我们知道神经网络输入层必须接收数字形式的信息，所以必须将文本形式的词嵌入成向量。通常会设定一个词汇表大小，对于词汇表中所有词有对应的向量表示。而由于一种语言涵盖的词汇太多，以及处理的文本数据本身就不规范(比如web数据)，从而无法覆盖所有的词汇，在对corpus中的词进行向量map时会出现out of vocabulary(OOV)的现象。以往的做法是设置一个特殊字段(比如UNK)来表示所有OOV的词汇，这种做法可谓相当粗糙，那有没有更细致微妙的处理方法呢？答案当然是有的，很多从事NLP研究的工作者在这个方面开展了不少的工作。
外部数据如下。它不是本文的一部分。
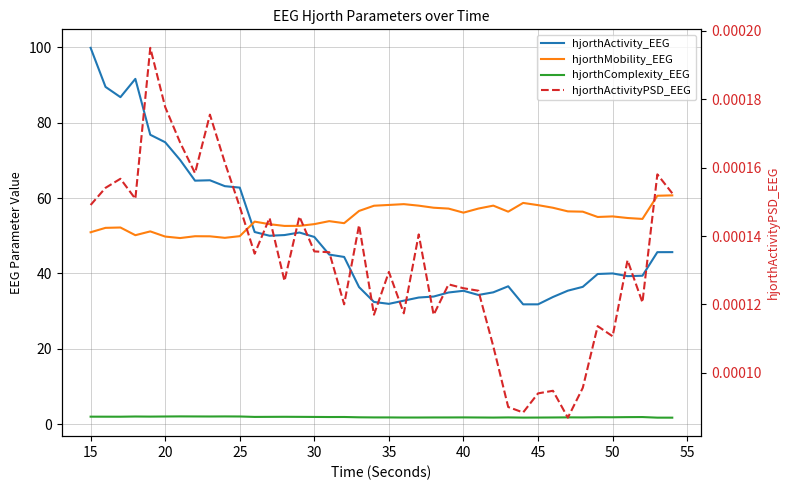

How many lines are shown in the chart?

4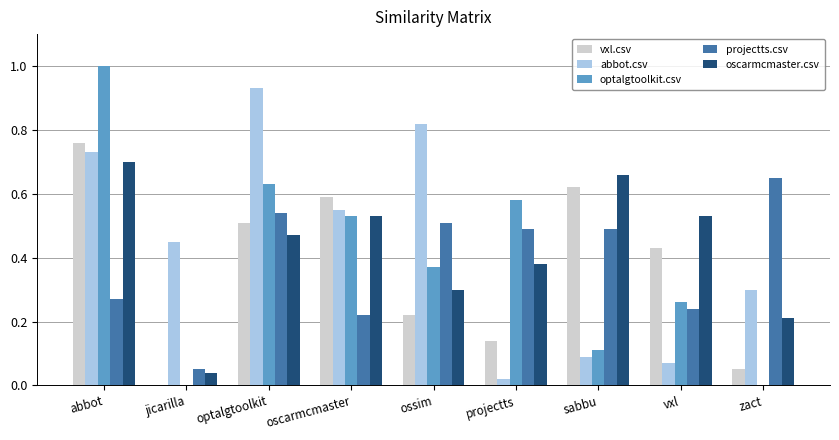

Is it true that projectts.csv equals 0.2 at projectts?

False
一种方法是从word embedding扩展到character embedding，另外一种方法是将word拆分成有意义的更小的词素也就是wordpieces，两个word可能不相同，但是他们可能包含相同的wordpieces，这样对于OOV的word，找到其对应的wordpieces的向量added or averaged也可以蕴含该word的word sense。接下来分别介绍这两种方法。

Character Embedding

在没出现character embedding之前可能会觉得仅用少量的字符向量就可以表示含有丰富含义的词向量会有点不可思议，但借助于神经网络对特征强大的组合能力，使得这一切成为了可能。目前对word中的characters进行组合的方式目前主要有convolutional network和LSTM network两种。下面分别介绍这两种方法以及混合使用word-character embedding的模型。

Convolutional

Learning Character-level Representations for Part-of-Speech Tagging C´ıcero，这篇文章发表于JMLR2014，应该是最早的使用卷积神经网络处理char embedding的，模型主要分三层conv+fcn+maxpool，具体的结构图如下

LSTM

Finding Function in Form: Compositional Character Models for Open Vocabulary Word Representation，这篇文章发表于EMNLP2015，使用LSTM网络处理char embedding，并将其很好得应用于language model和POS tagging，具体的模型结构如下

模型使用双向LSTM对character embedding进行处理并将两个方向最终的隐状态向量拼接作为word embedding输出。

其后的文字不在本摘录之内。